What to work on —
Please repeat the records exactly from their first line, finishing at the line containing "14:00 – 15:30 Uhr" and including it.

The records —
○ ○ ○ ○
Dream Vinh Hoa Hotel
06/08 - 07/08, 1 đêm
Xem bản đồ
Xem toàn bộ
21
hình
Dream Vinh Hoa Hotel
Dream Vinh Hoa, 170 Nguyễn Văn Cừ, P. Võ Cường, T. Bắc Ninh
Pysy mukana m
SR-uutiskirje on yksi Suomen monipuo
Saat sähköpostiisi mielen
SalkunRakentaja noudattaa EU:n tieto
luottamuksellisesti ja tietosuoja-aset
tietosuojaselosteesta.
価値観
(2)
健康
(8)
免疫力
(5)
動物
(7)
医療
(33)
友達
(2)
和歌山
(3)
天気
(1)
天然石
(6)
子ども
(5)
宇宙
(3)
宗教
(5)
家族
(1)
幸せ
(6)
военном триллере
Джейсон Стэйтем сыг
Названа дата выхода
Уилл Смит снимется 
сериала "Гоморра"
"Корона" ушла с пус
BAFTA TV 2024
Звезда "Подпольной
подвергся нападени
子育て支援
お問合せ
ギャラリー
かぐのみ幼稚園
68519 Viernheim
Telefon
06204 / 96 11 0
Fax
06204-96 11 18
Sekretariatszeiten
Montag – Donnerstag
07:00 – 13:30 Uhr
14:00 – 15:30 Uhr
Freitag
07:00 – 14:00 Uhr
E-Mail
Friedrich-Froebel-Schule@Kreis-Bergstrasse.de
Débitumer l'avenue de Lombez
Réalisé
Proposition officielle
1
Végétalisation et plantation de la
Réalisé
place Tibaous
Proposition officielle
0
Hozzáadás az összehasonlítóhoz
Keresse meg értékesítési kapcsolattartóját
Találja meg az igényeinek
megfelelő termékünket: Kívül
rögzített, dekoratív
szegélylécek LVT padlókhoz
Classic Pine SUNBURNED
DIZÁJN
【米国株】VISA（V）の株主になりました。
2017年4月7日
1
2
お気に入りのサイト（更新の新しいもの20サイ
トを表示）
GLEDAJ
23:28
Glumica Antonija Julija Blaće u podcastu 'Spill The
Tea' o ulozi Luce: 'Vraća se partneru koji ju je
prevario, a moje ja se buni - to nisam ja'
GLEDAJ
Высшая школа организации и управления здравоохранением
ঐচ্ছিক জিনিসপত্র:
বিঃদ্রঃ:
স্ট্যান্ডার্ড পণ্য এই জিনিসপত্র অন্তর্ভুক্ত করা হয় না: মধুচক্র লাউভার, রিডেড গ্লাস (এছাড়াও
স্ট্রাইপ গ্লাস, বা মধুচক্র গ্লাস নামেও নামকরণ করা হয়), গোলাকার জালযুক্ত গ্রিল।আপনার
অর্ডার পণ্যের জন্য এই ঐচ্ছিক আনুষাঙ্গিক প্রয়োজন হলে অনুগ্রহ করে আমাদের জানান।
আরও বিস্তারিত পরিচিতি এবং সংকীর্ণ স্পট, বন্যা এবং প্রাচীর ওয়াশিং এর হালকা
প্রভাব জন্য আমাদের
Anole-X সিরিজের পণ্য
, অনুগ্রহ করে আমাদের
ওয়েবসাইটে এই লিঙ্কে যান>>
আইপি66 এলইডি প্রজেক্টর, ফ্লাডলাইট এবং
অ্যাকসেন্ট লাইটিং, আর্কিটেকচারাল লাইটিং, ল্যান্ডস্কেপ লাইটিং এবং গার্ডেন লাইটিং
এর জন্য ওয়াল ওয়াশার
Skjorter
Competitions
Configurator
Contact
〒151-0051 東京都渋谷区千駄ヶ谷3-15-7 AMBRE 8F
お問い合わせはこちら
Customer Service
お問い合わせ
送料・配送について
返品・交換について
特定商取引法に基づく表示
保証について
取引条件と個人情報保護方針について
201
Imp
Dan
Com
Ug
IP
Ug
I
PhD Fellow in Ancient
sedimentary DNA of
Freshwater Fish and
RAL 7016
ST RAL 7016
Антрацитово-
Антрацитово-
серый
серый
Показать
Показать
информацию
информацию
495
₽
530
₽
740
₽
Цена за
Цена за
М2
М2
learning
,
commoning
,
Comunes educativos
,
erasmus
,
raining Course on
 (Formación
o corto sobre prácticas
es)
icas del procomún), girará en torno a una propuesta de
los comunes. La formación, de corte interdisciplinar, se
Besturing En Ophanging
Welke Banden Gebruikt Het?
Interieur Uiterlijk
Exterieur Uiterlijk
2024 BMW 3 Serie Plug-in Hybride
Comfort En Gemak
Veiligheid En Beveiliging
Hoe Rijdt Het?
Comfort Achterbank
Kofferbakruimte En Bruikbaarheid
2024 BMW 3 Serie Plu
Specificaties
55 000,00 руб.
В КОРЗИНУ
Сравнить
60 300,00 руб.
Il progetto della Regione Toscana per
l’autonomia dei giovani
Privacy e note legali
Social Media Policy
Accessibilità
○ ○ ○ ○
Task output —
Dream Vinh Hoa Hotel
06/08 - 07/08, 1 đêm
Xem bản đồ
Xem toàn bộ
21
hình
Dream Vinh Hoa Hotel
Dream Vinh Hoa, 170 Nguyễn Văn Cừ, P. Võ Cường, T. Bắc Ninh
Pysy mukana m
SR-uutiskirje on yksi Suomen monipuo
Saat sähköpostiisi mielen
SalkunRakentaja noudattaa EU:n tieto
luottamuksellisesti ja tietosuoja-aset
tietosuojaselosteesta.
価値観
(2)
健康
(8)
免疫力
(5)
動物
(7)
医療
(33)
友達
(2)
和歌山
(3)
天気
(1)
天然石
(6)
子ども
(5)
宇宙
(3)
宗教
(5)
家族
(1)
幸せ
(6)
военном триллере
Джейсон Стэйтем сыг
Названа дата выхода
Уилл Смит снимется 
сериала "Гоморра"
"Корона" ушла с пус
BAFTA TV 2024
Звезда "Подпольной
подвергся нападени
子育て支援
お問合せ
ギャラリー
かぐのみ幼稚園
68519 Viernheim
Telefon
06204 / 96 11 0
Fax
06204-96 11 18
Sekretariatszeiten
Montag – Donnerstag
07:00 – 13:30 Uhr
14:00 – 15:30 Uhr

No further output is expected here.